Work request 1
Summarize the news column in two sentences.
Work request 2
Copy the part of the news column starting at "News of the" and ending at "of September 29)".

Reading passage
****************************************

A Michigan couple stood roadside with signs that read, "NO, I Am Not Homeless, I Am Not Hungry. Can I Give YOU A Dollar" handing out 100
$1 bills to passing motorists. They also buy bus passes and hand them out while riding the bus. They just like to do good deeds for strangers.
News of the Weird 2.0 / Pro Edition
Angst, Confusion, Cynicism, Ridicule
Prime Cuts of Underreported News from Last Week, Hand-Picked and Lightly Seasoned by Chuck Shepherd
September 30, 2013
(datelines September 21-September 28) (links correct as of September 29)
Least Competent Child: Age not known, but this North London gal got trapped on a swing in a public park, and so entangled herself that it took firefighters 15 minutes to figure it out. (Bonus: Due to communications problems, three trucks and a total of 15 emergency personnel responded to the “distress” call.)
World’s Greatest Newspaper
The Power of “One Person”: Check these two instances from last week (but there’ll be more) where public officials have decided something, but then, reportedly,
one person complains, and the officials shrivel up. (1) A set of nicely-designed traffic barriers, blending with the street, will now be redone because some lady in the Pittsburgh suburb said they reminded her of a row of penii. (2) Officials at Hendersonville (Tenn.) High School, in the heart of Christian America, thought they had a duty to expose the kids to other views, via inspirational field trips to synagogues and mosques, but of course
one parent objected that it would turn the kids into terrorists, and that was the end of that.

****************************************

Provided material
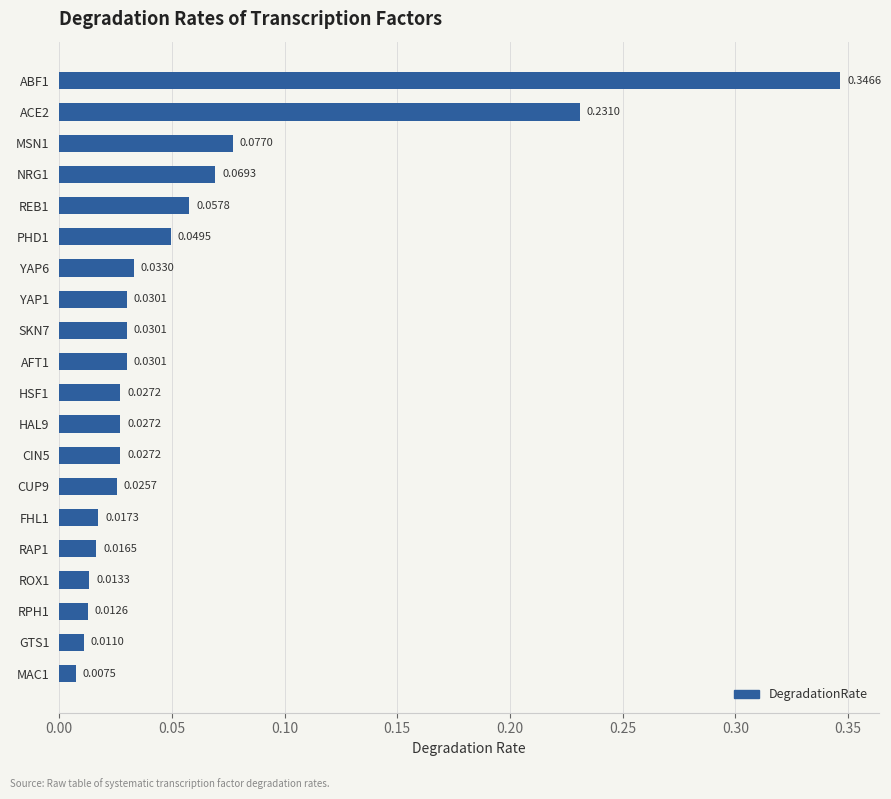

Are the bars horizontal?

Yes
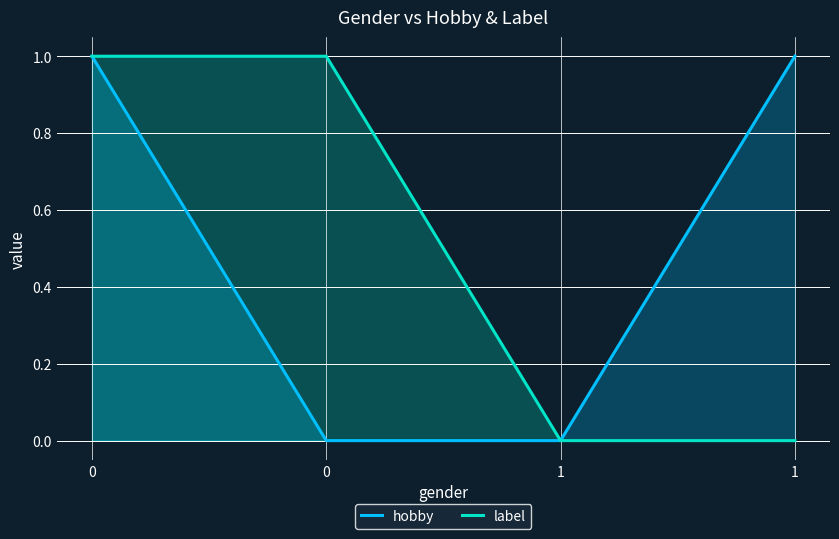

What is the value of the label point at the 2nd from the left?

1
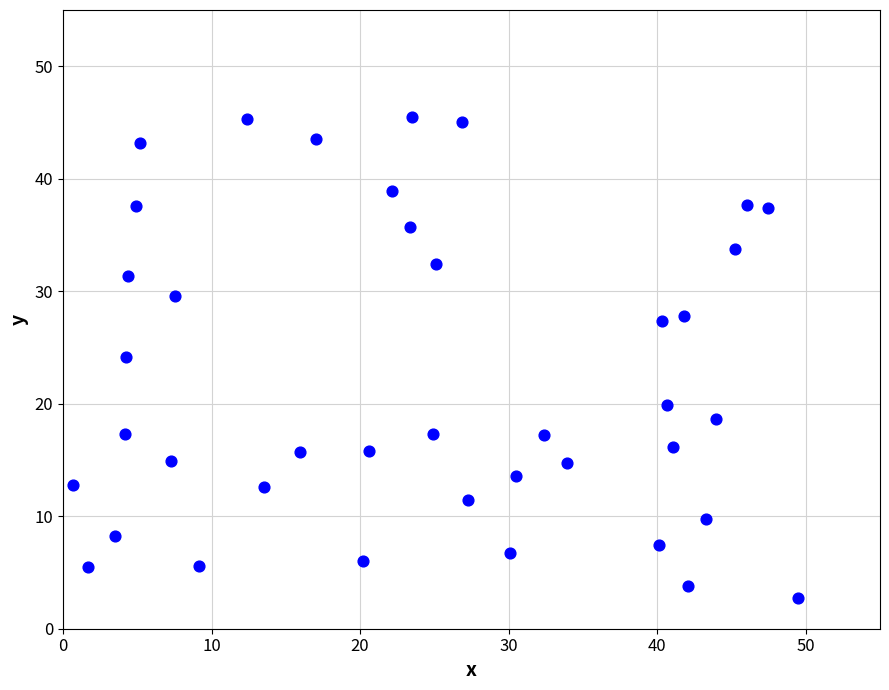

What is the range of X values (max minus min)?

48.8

****************************************

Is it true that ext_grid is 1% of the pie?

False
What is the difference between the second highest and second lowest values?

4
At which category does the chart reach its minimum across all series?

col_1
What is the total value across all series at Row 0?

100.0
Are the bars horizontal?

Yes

****************************************

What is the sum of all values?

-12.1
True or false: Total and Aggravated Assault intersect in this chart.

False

****************************************

Written reply 1
A Michigan couple handed out one hundred $1 bills to passing motorists and also buys bus passes to give away while riding the bus, and a North London girl got so tangled on a park swing that it took firefighters 15 minutes to figure it out. The column also describes officials giving in to a single complaint: traffic barriers in a Pittsburgh suburb will be redone after one woman objected, and field trips to synagogues and mosques at Hendersonville High School ended after one parent objected.

Written reply 2
News of the Weird 2.0 / Pro Edition
Angst, Confusion, Cynicism, Ridicule
Prime Cuts of Underreported News from Last Week, Hand-Picked and Lightly Seasoned by Chuck Shepherd
September 30, 2013
(datelines September 21-September 28) (links correct as of September 29)